A Very Bad Thing™ happened to me in 2009 which led to four months in a shelter for homeless and abused women. Two shelters, actually – one was a short-term bed for 30 days, and the other was longer term. The first one was privately funded and a-may-zing! The second was part funded by United Way and part funded by the city of Toronto. It was exactly what you’d expect a homeless shelter to be: impersonal, negligent, disinterested, and the staff only there to collect a paycheck and spend as little time as humanly possible with the “dirties” who lived there. There was no food on Mondays. No heat when it dipped down to -20C. Not far from this bastion of neglect was a little church and bakery, St. John the Compassionate. Part soup kitchen, part work experience for the poor, SJC is one of the last true church-run charities left in Toronto. Most of the rest have been absorbed into the larger maw of the city – hence the bored bureaucrats we had to beg our tampons from. Now the endless appetite of the paper-pushers is hoping to consume SJC, getting that annoyingly efficient Christian charity out of their faces.

The padre was in his office, looking at a new garbage and recycling bill that would ultimately cost St. John some $17,000 a year. … Father Roberto said, “We feed about 100 people every day at lunch; also about 20 in the morning, and 20 snacks a day. We serve 3,000 meals a month.” … That is the size and scope of the meals program; what about the bakery? “We hire people who otherwise would have no jobs. We pay a living wage, and benefits. We get people off welfare. We don’t rely on any subsidy — the bakery is not a money-making project for the mission; the money goes to the people. “We provide work, and we teach people how to bake bread. Someone who trains here can work elsewhere.” The bakery employs 15 to 20 people. The bread is outstanding. The problem? “The city wants us to pay for garbage pick-up. The problem is that we are on the receiving end of what is given to us.” I asked him to explain. “We are given bags of clothes — people do want to help — but not all of what they give us is useful, so that’s a source of garbage for which we have to pay. “And then, suppose Second Harvest gives us a skid of strawberries; half are good, half are not, but all those containers are not recyclable.” … And then he said something chilling. “If we have to pay for what we get from Second Harvest, we’ll have to refuse food, because we can’t afford to get rid of the packaging.” That’s absurd. He has spoken with city officials. “I was told there was consultation.” Oh, phooey. “I told the city we were serving 3,000 meals a month; if we have to stop, I asked where would they go? I was told that people could go to city shelters. But the city is closing shelters; how is the city going to provide 3,000 extra meals?”

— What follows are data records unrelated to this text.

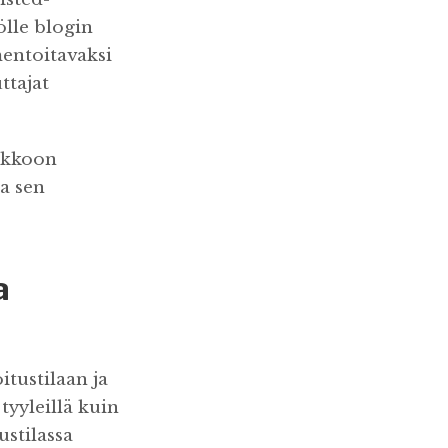
sölle blogin
mentoitavaksi
ttajat
nakkoon
la sen
a
itustilaan ja
tyyleillä kuin
tustilassa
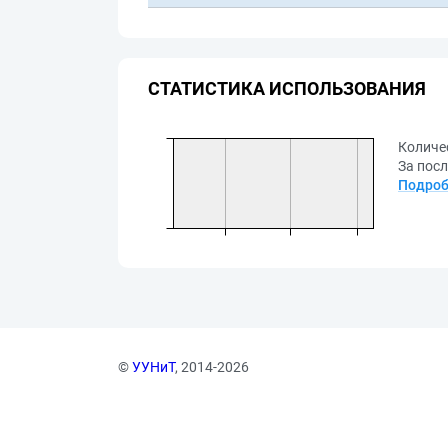
СТАТИСТИКА ИСПОЛЬЗОВАНИЯ
Количе
За посл
Подроб
©
УУНиТ
, 2014-2026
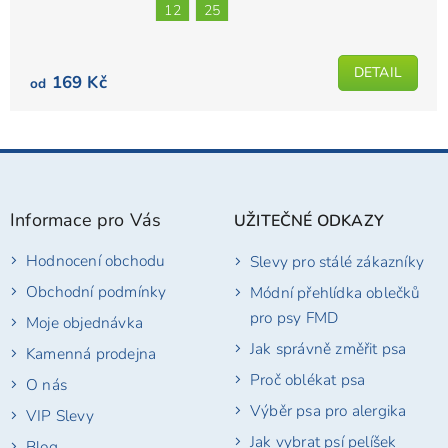
je
12
25
4,6
z
5
DETAIL
169 Kč
od
hvězdiček.
Z
á
p
Informace pro Vás
UŽITEČNÉ ODKAZY
a
t
Hodnocení obchodu
Slevy pro stálé zákazníky
í
Obchodní podmínky
Módní přehlídka oblečků
pro psy FMD
Moje objednávka
Jak správně změřit psa
Kamenná prodejna
Proč oblékat psa
O nás
Výběr psa pro alergika
VIP Slevy
Jak vybrat psí pelíšek
Blog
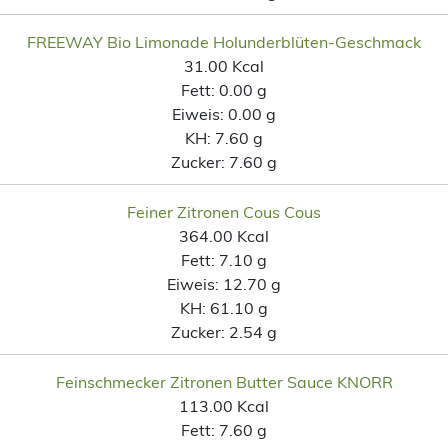
FREEWAY Bio Limonade Holunderblüten-Geschmack
31.00 Kcal
Fett:
0.00 g
Eiweis:
0.00 g
KH:
7.60 g
Zucker:
7.60 g
Feiner Zitronen Cous Cous
364.00 Kcal
Fett:
7.10 g
Eiweis:
12.70 g
KH:
61.10 g
Zucker:
2.54 g
Feinschmecker Zitronen Butter Sauce KNORR
113.00 Kcal
Fett:
7.60 g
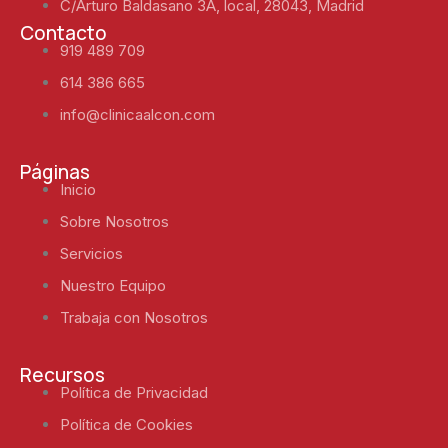
C/Arturo Baldasano 3A, local, 28043, Madrid
Contacto
919 489 709
614 386 665
info@clinicaalcon.com
Páginas
Inicio
Sobre Nosotros
Servicios
Nuestro Equipo
Trabaja con Nosotros
Recursos
Política de Privacidad
Política de Cookies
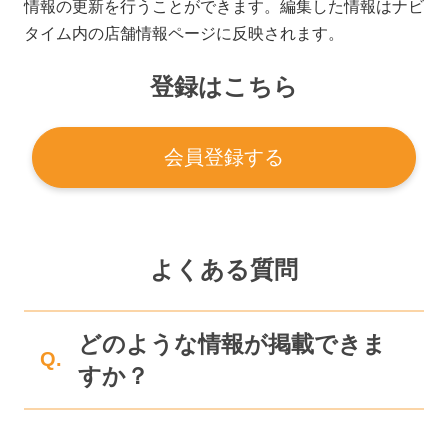
情報の更新を行うことができます。編集した情報はナビ
タイム内の店舗情報ページに反映されます。
登録はこちら
会員登録する
よくある質問
どのような情報が掲載できま
Q.
すか？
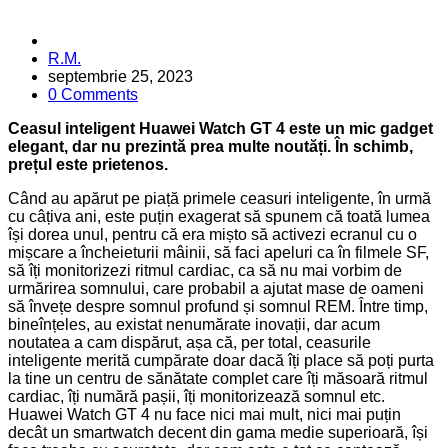
Posted
R.M.
by
septembrie 25, 2023
0 Comments
Ceasul inteligent Huawei Watch GT 4 este un mic gadget
elegant, dar nu prezintă prea multe noutăți. În schimb,
prețul este prietenos.
Când au apărut pe piață primele ceasuri inteligente, în urmă
cu câțiva ani, este puțin exagerat să spunem că toată lumea
își dorea unul, pentru că era mișto să activezi ecranul cu o
mișcare a încheieturii mâinii, să faci apeluri ca în filmele SF,
să îți monitorizezi ritmul cardiac, ca să nu mai vorbim de
urmărirea somnului, care probabil a ajutat mase de oameni
să învețe despre somnul profund și somnul REM. Între timp,
bineînțeles, au existat nenumărate inovații, dar acum
noutatea a cam dispărut, așa că, per total, ceasurile
inteligente merită cumpărate doar dacă îți place să poți purta
la tine un centru de sănătate complet care îți măsoară ritmul
cardiac, îți numără pașii, îți monitorizează somnul etc.
Huawei Watch GT 4 nu face nici mai mult, nici mai puțin
decât un smartwatch decent din gama medie superioară, își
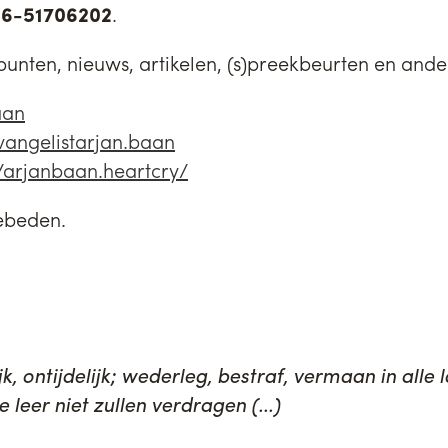
06-51706202
.
nten, nieuws, artikelen, (s)preekbeurten en andere
aan
angelistarjan.baan
arjanbaan.heartcry/
egebeden.
k, ontijdelijk; wederleg, bestraf, vermaan in alle
 leer niet zullen verdragen (...)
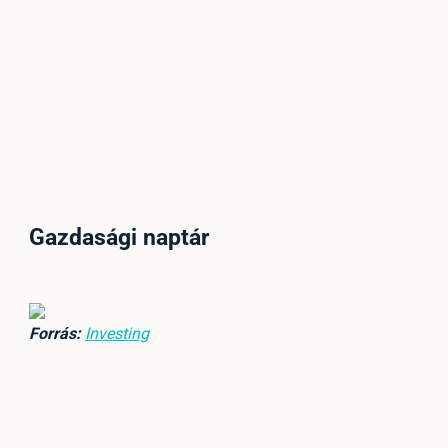
Gazdasági naptár
Forrás:
Investing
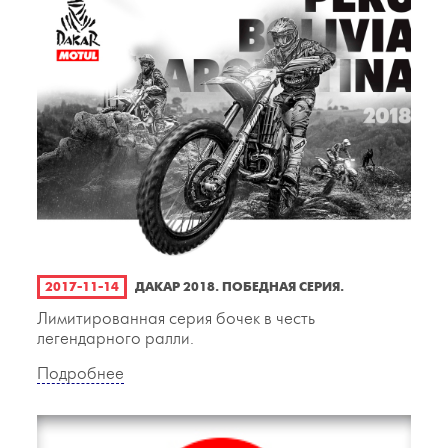
2017-11-14
ДАКАР 2018. ПОБЕДНАЯ СЕРИЯ.
Лимитированная серия бочек в честь
легендарного ралли.
Подробнее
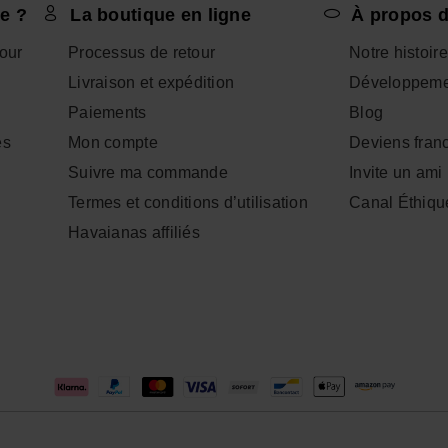
e ?
La boutique en ligne
À propos d
tour
Processus de retour
Notre histoire
Livraison et expédition
Développeme
Paiements
Blog
es
Mon compte
Deviens fran
Suivre ma commande
Invite un ami
Termes et conditions d’utilisation
Canal Éthiqu
Havaianas affiliés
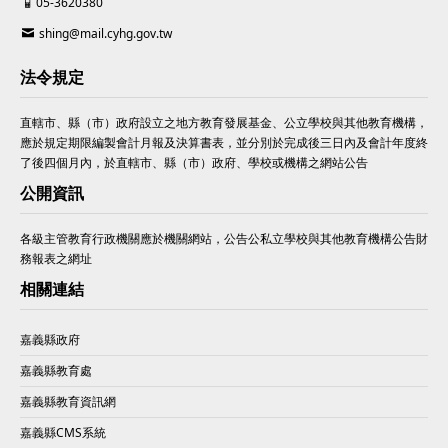
05-3620380
shing@mail.cyhg.gov.tw
法令規定
直轄市、縣（市）政府設立之地方教育發展基金、公立學校與其他教育機構，
應於規定期限編製會計月報及決算書表，並分別於完成後三日內及會計年度終
了後四個月內，於直轄市、縣（市）政府、學校或機構之網站公告
公開資訊
各級主管教育行政機關應於機關網站，公告公私立學校與其他教育機構公告財
務報表之網址
相關連結
嘉義縣政府
嘉義縣教育處
嘉義縣教育資訊網
嘉義縣CMS系統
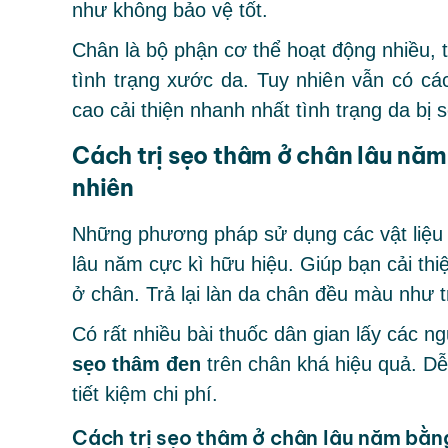
như không bảo vệ tốt.
Chân là bộ phận cơ thể hoạt động nhiều, t
tình trạng xước da. Tuy nhiên vẫn có cá
cao cải thiện nhanh nhất tình trạng da bị s
Cách trị sẹo thâm ở chân lâu năm
nhiên
Những phương pháp sử dụng các vật liệu
lâu năm cực kì hữu hiệu. Giúp bạn cải t
ở chân. Trả lại làn da chân đều màu như 
Có rất nhiều bài thuốc dân gian lấy các n
sẹo thâm đen
trên chân khá hiệu quả. Dễ
tiết kiệm chi phí.
Cách trị sẹo thâm ở chân lâu năm bằn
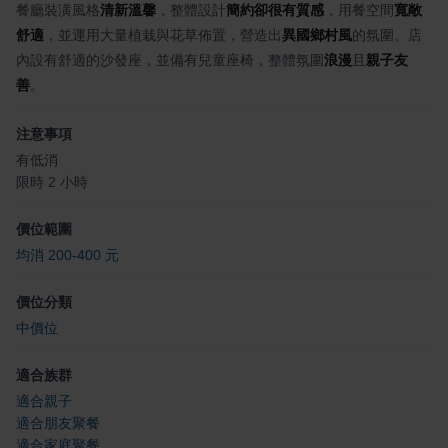
餐廳裝潢風格
清新溫馨
，整體設計
簡約卻很有質感
，用餐空間
寬敞
舒適
，並運用大量植栽與花草佈置，營造出
異國鄉村風
的氛圍。店
內設有舒適的沙發座，並備有兒童座椅，整體氛圍
浪漫
且
親子友
善
。
注意事項
有低消
限時 2 小時
價位範圍
均消 200-400 元
價位分類
中價位
適合族群
適合親子
適合朋友聚餐
適合家庭聚餐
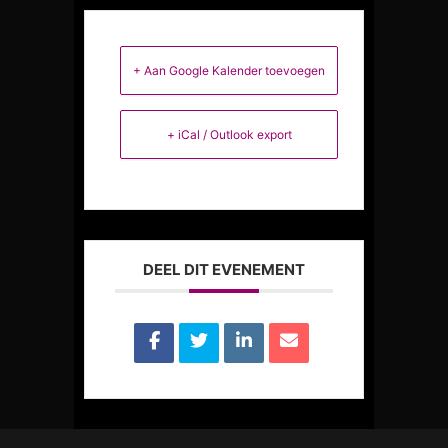
+ Aan Google Kalender toevoegen
+ iCal / Outlook export
DEEL DIT EVENEMENT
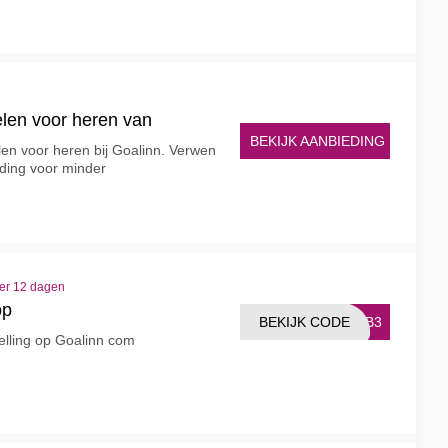
elen voor heren van
BEKIJK AANBIEDING
elen voor heren bij Goalinn. Verwen
leding voor minder
ver 12 dagen
op
BEKIJK CODE
ELB3
telling op Goalinn com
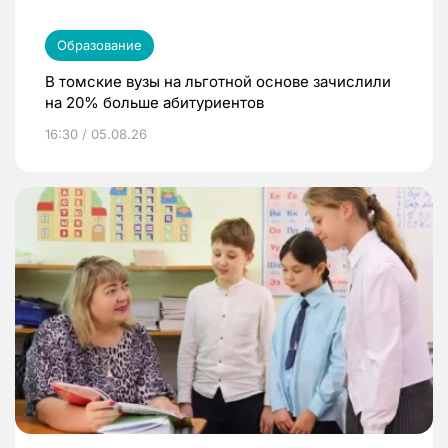
Образование
В томские вузы на льготной основе зачислили
на 20% больше абитуриентов
16:30 / 05.08.26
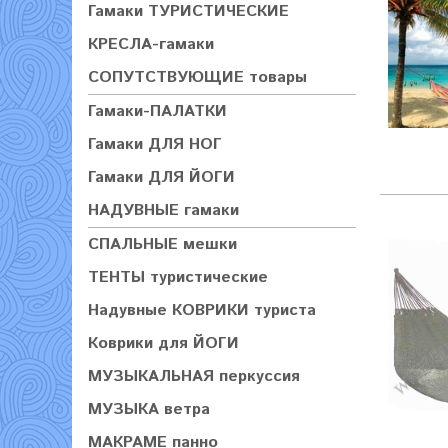
Гамаки ТУРИСТИЧЕСКИЕ
КРЕСЛА-гамаки
СОПУТСТВУЮЩИЕ товары
Гамаки-ПАЛАТКИ
Гамаки ДЛЯ НОГ
Гамаки ДЛЯ ЙОГИ
НАДУВНЫЕ гамаки
СПАЛЬНЫЕ мешки
ТЕНТЫ туристические
Надувные КОВРИКИ туриста
Коврики для ЙОГИ
МУЗЫКАЛЬНАЯ перкуссия
МУЗЫКА ветра
МАКРАМЕ панно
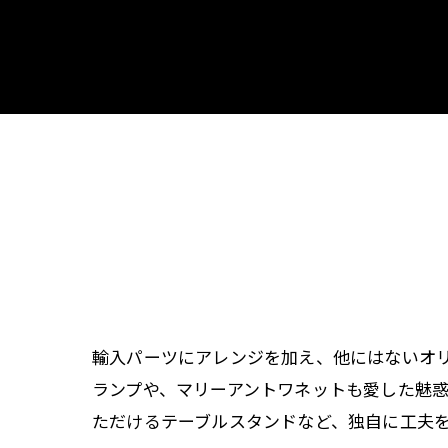
ペンダントラ
門灯
WEB限定商品
商品カタログ
輸入パーツにアレンジを加え、他にはないオ
ランプや、マリーアントワネットも愛した魅
ただけるテーブルスタンドなど、独自に工夫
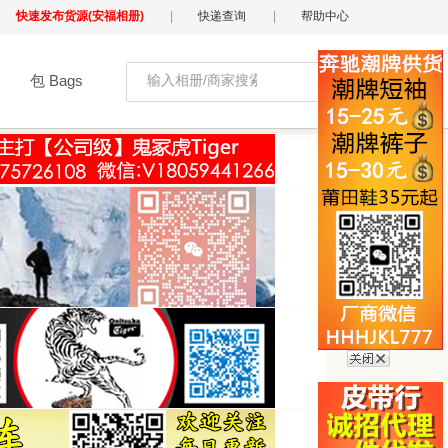
快速发布货源(安福相册)
|
快递查询
|
帮助中心
包 Bags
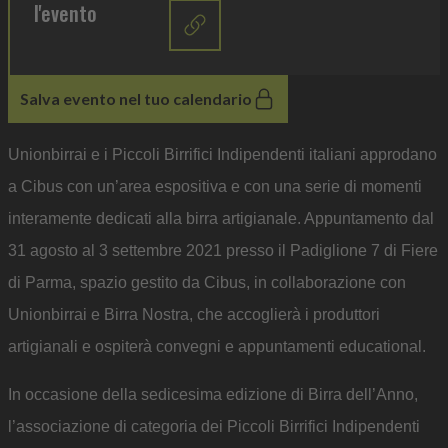
l'evento
Salva evento nel tuo calendario
Unionbirrai e i Piccoli Birrifici Indipendenti italiani approdano
a Cibus con un’area espositiva e con una serie di momenti
interamente dedicati alla birra artigianale. Appuntamento dal
31 agosto al 3 settembre 2021 presso il Padiglione 7 di Fiere
di Parma, spazio gestito da Cibus, in collaborazione con
Unionbirrai e Birra Nostra, che accoglierà i produttori
artigianali e ospiterà convegni e appuntamenti educational.
In occasione della sedicesima edizione di Birra dell’Anno,
l’associazione di categoria dei Piccoli Birrifici Indipendenti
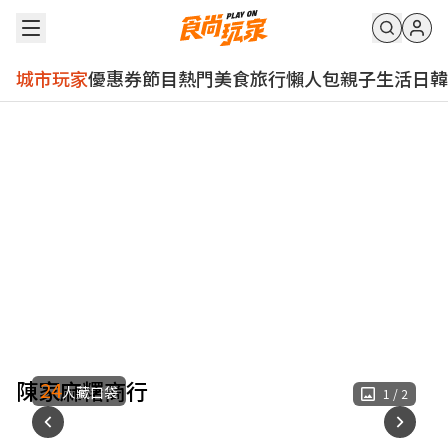
城市玩家
優惠券
節目
熱門
美食
旅行
懶人包
親子
生活
日韓
陳家麻糬商行
24
人藏口袋
1
/
2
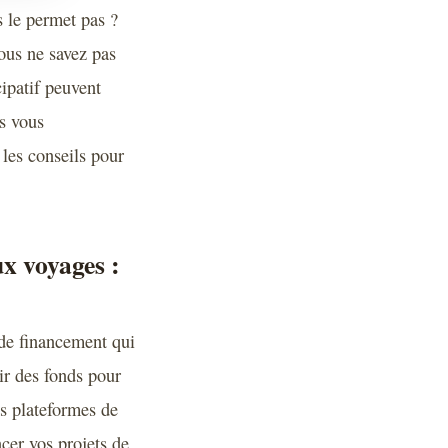
s le permet pas ?
vous ne savez pas
ipatif peuvent
us vous
les conseils pour
ux voyages :
de financement qui
ir des fonds pour
es plateformes de
cer vos projets de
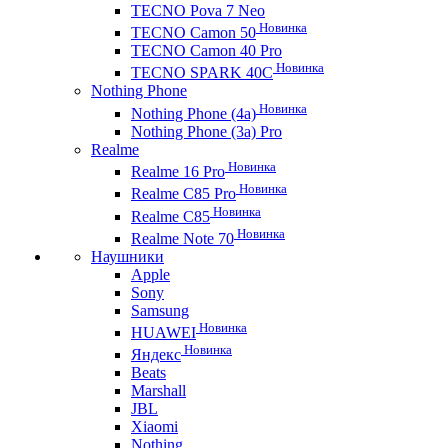
TECNO Pova 7 Neo
Новинка
TECNO Camon 50
TECNO Camon 40 Pro
Новинка
TECNO SPARK 40C
Nothing Phone
Новинка
Nothing Phone (4a)
Nothing Phone (3a) Pro
Realme
Новинка
Realme 16 Pro
Новинка
Realme C85 Pro
Новинка
Realme C85
Новинка
Realme Note 70
Наушники
Apple
Sony
Samsung
Новинка
HUAWEI
Новинка
Яндекс
Beats
Marshall
JBL
Xiaomi
Nothing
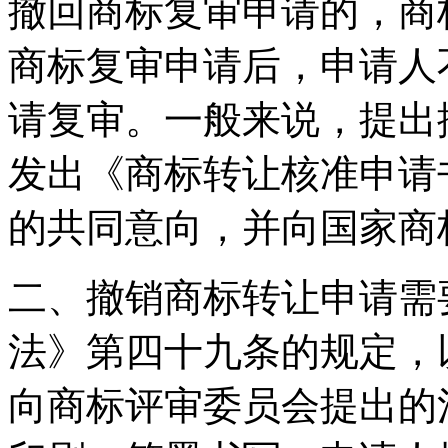
撤回商标复审申请的，商
商标复审申请后，申请人
请复审。一般来说，提出
发出《商标转让核准申请
的共同意向，并向国家商
二、撤销商标转让申请需
法》第四十九条的规定，
向商标评审委员会提出的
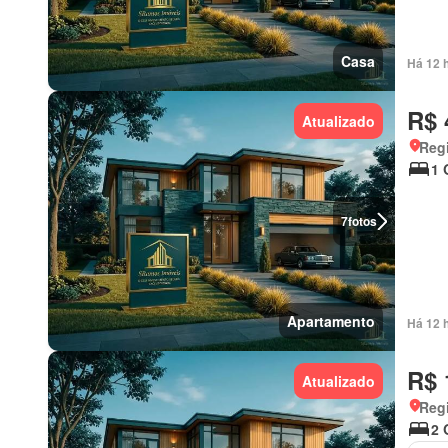
Casa
Há 12 
R$ 
Atualizado
Regi
1 
7
fotos
Apartamento
Há 12 
R$ 
Atualizado
Regi
2 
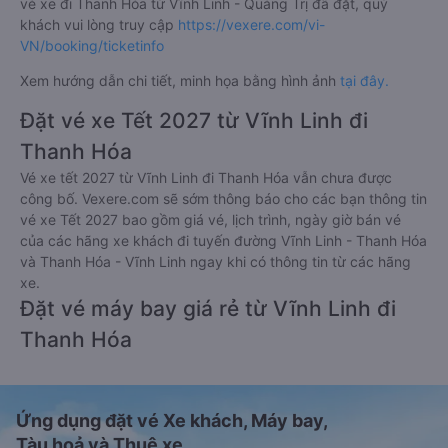
vé xe đi Thanh Hóa từ Vĩnh Linh - Quảng Trị đã đặt, quý
khách vui lòng truy cập
https://vexere.com/vi-
VN/booking/ticketinfo
Xem hướng dẫn chi tiết, minh họa bằng hình ảnh
tại đây.
Đặt vé xe Tết 2027 từ Vĩnh Linh đi
Thanh Hóa
Vé xe tết 2027 từ Vĩnh Linh đi Thanh Hóa vẫn chưa được
công bố. Vexere.com sẽ sớm thông báo cho các bạn thông tin
vé xe Tết 2027 bao gồm giá vé, lịch trình, ngày giờ bán vé
của các hãng xe khách đi tuyến đường Vĩnh Linh - Thanh Hóa
và Thanh Hóa - Vĩnh Linh ngay khi có thông tin từ các hãng
xe.
Đặt vé máy bay giá rẻ từ Vĩnh Linh đi
Thanh Hóa
Ứng dụng đặt vé Xe khách, Máy bay,
Tàu hoả và Thuê xe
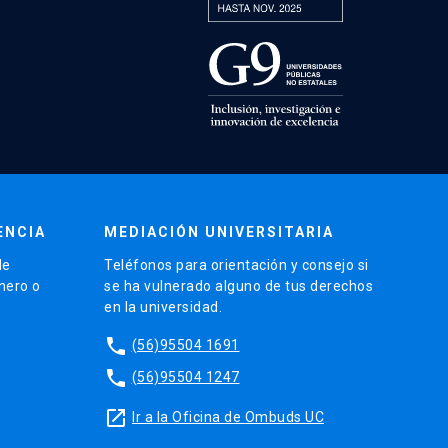
ENCIA
MEDIACIÓN UNIVERSITARIA
de
Teléfonos para orientación y consejo si
énero o
se ha vulnerado alguno de tus derechos
en la universidad.
phone
(56)95504 1691
phone
(56)95504 1247
launch
Ir a la Oficina de Ombuds UC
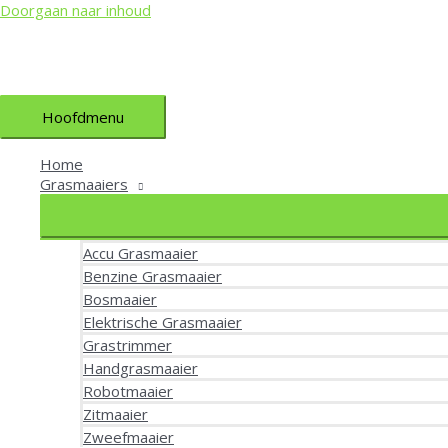
Doorgaan naar inhoud
Hoofdmenu
Home
Grasmaaiers
Accu Grasmaaier
Benzine Grasmaaier
Bosmaaier
Elektrische Grasmaaier
Grastrimmer
Handgrasmaaier
Robotmaaier
Zitmaaier
Zweefmaaier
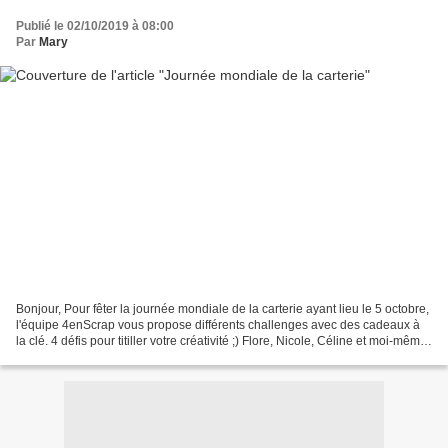
Publié le 02/10/2019 à 08:00
Par
Mary
Bonjour, Pour fêter la journée mondiale de la carterie ayant lieu le 5 octobre,
l'équipe 4enScrap vous propose différents challenges avec des cadeaux à
la clé. 4 défis pour titiller votre créativité ;) Flore, Nicole, Céline et moi-même
avons concocté...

And that one bolded line is the crux of it – anything charity can do, the city can fuck up five times faster. The more dependant you are on local and state government, the more likely you are to vote for the people who feed you. Charities like SJC make the city-run entities look bad, very bad indeed. Better to simply shut them down – devil may care about those most affected – and take over with one run by those with a gilded city pension. For shame, Toronto. For shame.